Extract to read:
This is not an obscure baseball-level stat for the tri nerds. This is actually an important thing to know about racing in Kona: It’s very hard to win, but it’s incredibly hard to win twice in a row. And yet this flies in the face of every piece of Kona-veteran advice.
Racing in Kona takes experience to do well. Just ask Ken Glah. Or think back to Chris McCormack’s first IMWC appearance in 2002: McCormack was one of the best short-course triathletes in the world at the time, and he stated his intentions when he finally appeared on the Big Island. He proudly proclaimed, “I’m here to win” to anyone with a microphone or a pen in their hand, and he proceeded to race hard from the gun, stay in contention for the win, and then fade on the run and drop out. McCormack may have been asking the lava gods for a well-deserved comeuppance, but it’s more likely that Macca just hadn’t figured out the way this island goes.
Mirinda Carfrae is a recent world champion who struggled to repeat the following year. She won in 2010, but then didn’t win again for three years—and then won her third in 2014. For Rinny, a lot changed: There was “media momentum”; there were requests. But it also left her hungry for more—hence becoming a three-time world champion. It was harder coming back as the reigning champ, she admits. You’re no longer flying under the radar.
This is the case for the current men’s reigning champ. (The women’s champ, Daniela Ryf, is one of those rare four who successfully defended on her first try). Things are different for Patrick Lange in 2018 than they were in 2017. Sure, he came out of a veritable nowhere to place third in his Kona debut in 2016, but to win the race in 2017—with a course record, no less—was a complete game changer for the soft-spoken German.
Nowadays, Patrick Lange gets recognized without his shirt on. He gets cheered on when he’s out training. He leans on his schedule and his planning. He makes time to rest. He worries about Javier, and he seems to be glad that Jan is out of the race. And everyone knows these things because everyone asks him about them. German, American, Brazilian, Japanese—fans of triathlon feel the need to talk to Lange to glean some insight, in an attempt to understand what makes him (the fastest Hawaii Ironman ever) so fast and them (everyone else) so slow.

Set exercise 1:
Answer these from the passage on racing in Kona:
(a) In what year did Chris McCormack first appear at the IMWC?
(b) In which year did Mirinda Carfrae win her third world title?
(c) What place did Patrick Lange take in his Kona debut in 2016?
Set exercise 2: Reproduce all of the rows below word for word, leaving the pictures out of your answer.

Supplied data:

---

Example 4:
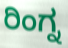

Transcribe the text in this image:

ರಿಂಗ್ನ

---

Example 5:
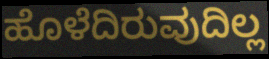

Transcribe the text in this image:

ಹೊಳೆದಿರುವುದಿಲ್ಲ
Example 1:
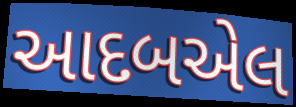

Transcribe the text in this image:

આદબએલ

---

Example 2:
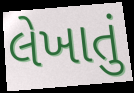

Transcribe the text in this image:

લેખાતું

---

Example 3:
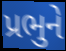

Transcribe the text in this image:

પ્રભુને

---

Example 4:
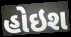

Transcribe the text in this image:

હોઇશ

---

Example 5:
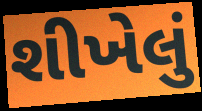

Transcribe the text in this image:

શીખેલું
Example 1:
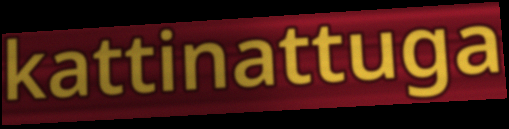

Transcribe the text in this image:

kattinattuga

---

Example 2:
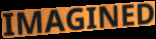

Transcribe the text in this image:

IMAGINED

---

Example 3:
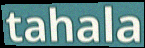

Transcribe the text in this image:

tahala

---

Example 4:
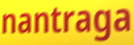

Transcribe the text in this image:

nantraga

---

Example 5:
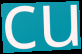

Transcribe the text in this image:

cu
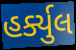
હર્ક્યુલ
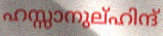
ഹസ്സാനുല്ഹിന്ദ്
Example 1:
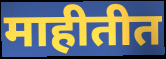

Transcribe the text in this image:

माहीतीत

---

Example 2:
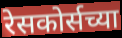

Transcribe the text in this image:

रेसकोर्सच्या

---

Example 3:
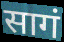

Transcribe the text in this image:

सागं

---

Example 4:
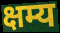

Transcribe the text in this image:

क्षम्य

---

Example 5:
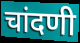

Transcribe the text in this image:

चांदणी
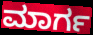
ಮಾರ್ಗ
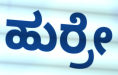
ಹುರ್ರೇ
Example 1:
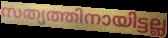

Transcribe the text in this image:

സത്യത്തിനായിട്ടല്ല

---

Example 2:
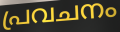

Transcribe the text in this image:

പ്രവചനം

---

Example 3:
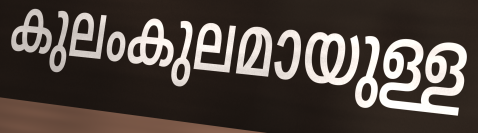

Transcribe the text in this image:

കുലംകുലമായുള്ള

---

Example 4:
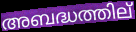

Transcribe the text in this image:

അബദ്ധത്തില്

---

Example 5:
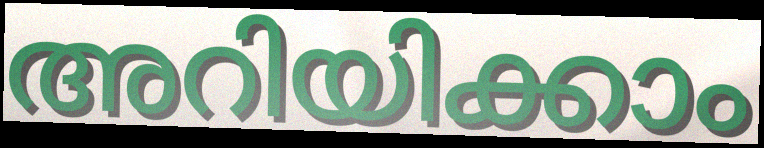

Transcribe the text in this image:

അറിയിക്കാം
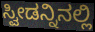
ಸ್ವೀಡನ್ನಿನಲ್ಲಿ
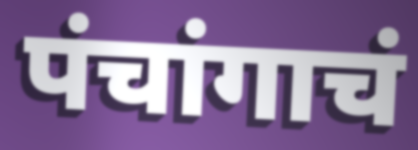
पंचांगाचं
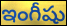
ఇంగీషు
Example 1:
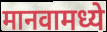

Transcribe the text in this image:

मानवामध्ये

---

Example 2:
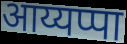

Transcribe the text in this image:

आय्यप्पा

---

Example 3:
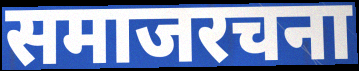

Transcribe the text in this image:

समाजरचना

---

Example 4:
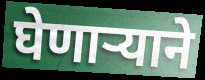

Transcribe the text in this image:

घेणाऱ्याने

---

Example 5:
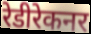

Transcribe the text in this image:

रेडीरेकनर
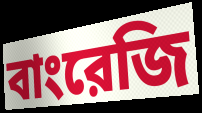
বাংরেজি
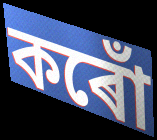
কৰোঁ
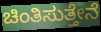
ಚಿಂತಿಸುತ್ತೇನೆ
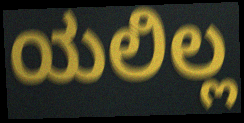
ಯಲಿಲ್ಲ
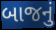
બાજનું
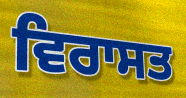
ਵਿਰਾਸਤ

Correct answer 1:
(a) 2002
(b) 2014
(c) Third

Correct answer 2:
---

Example 4:

Transcribe the text in this image:

ರಿಂಗ್ನ

---

Example 5:

Transcribe the text in this image:

ಹೊಳೆದಿರುವುದಿಲ್ಲ
Example 1:

Transcribe the text in this image:

આદબએલ

---

Example 2:

Transcribe the text in this image:

લેખાતું

---

Example 3:

Transcribe the text in this image:

પ્રભુને

---

Example 4:

Transcribe the text in this image:

હોઇશ

---

Example 5:

Transcribe the text in this image:

શીખેલું
Example 1:

Transcribe the text in this image:

kattinattuga

---

Example 2:

Transcribe the text in this image:

IMAGINED

---

Example 3:

Transcribe the text in this image:

tahala

---

Example 4:

Transcribe the text in this image:

nantraga

---

Example 5:

Transcribe the text in this image:

cu
હર્ક્યુલ
ഹസ്സാനുല്ഹിന്ദ്
Example 1:

Transcribe the text in this image:

माहीतीत

---

Example 2:

Transcribe the text in this image:

रेसकोर्सच्या

---

Example 3:

Transcribe the text in this image:

सागं

---

Example 4:

Transcribe the text in this image:

क्षम्य

---

Example 5:

Transcribe the text in this image:

चांदणी
ಮಾರ್ಗ
ಹುರ್ರೇ
Example 1:

Transcribe the text in this image:

സത്യത്തിനായിട്ടല്ല

---

Example 2:

Transcribe the text in this image:

പ്രവചനം

---

Example 3:

Transcribe the text in this image:

കുലംകുലമായുള്ള

---

Example 4:

Transcribe the text in this image:

അബദ്ധത്തില്

---

Example 5:

Transcribe the text in this image:

അറിയിക്കാം
ಸ್ವೀಡನ್ನಿನಲ್ಲಿ
पंचांगाचं
ఇంగీషు
Example 1:

Transcribe the text in this image:

मानवामध्ये

---

Example 2:

Transcribe the text in this image:

आय्यप्पा

---

Example 3:

Transcribe the text in this image:

समाजरचना

---

Example 4:

Transcribe the text in this image:

घेणाऱ्याने

---

Example 5:

Transcribe the text in this image:

रेडीरेकनर
বাংরেজি
কৰোঁ
ಚಿಂತಿಸುತ್ತೇನೆ
ಯಲಿಲ್ಲ
બાજનું
ਵਿਰਾਸਤ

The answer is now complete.